[EXERCISE MATERIALS — start]

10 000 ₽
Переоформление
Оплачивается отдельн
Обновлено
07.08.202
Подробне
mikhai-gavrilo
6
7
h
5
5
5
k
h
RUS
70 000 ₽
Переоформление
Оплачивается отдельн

[EXERCISE MATERIALS — finish]

**WHAT YOU WILL DO**.
Reproduce every line of the listing above without alteration, keeping the original order.

**FINISHED EXERCISE**.
10 000 ₽
Переоформление
Оплачивается отдельн
Обновлено
07.08.202
Подробне
mikhai-gavrilo
6
7
h
5
5
5
k
h
RUS
70 000 ₽
Переоформление
Оплачивается отдельн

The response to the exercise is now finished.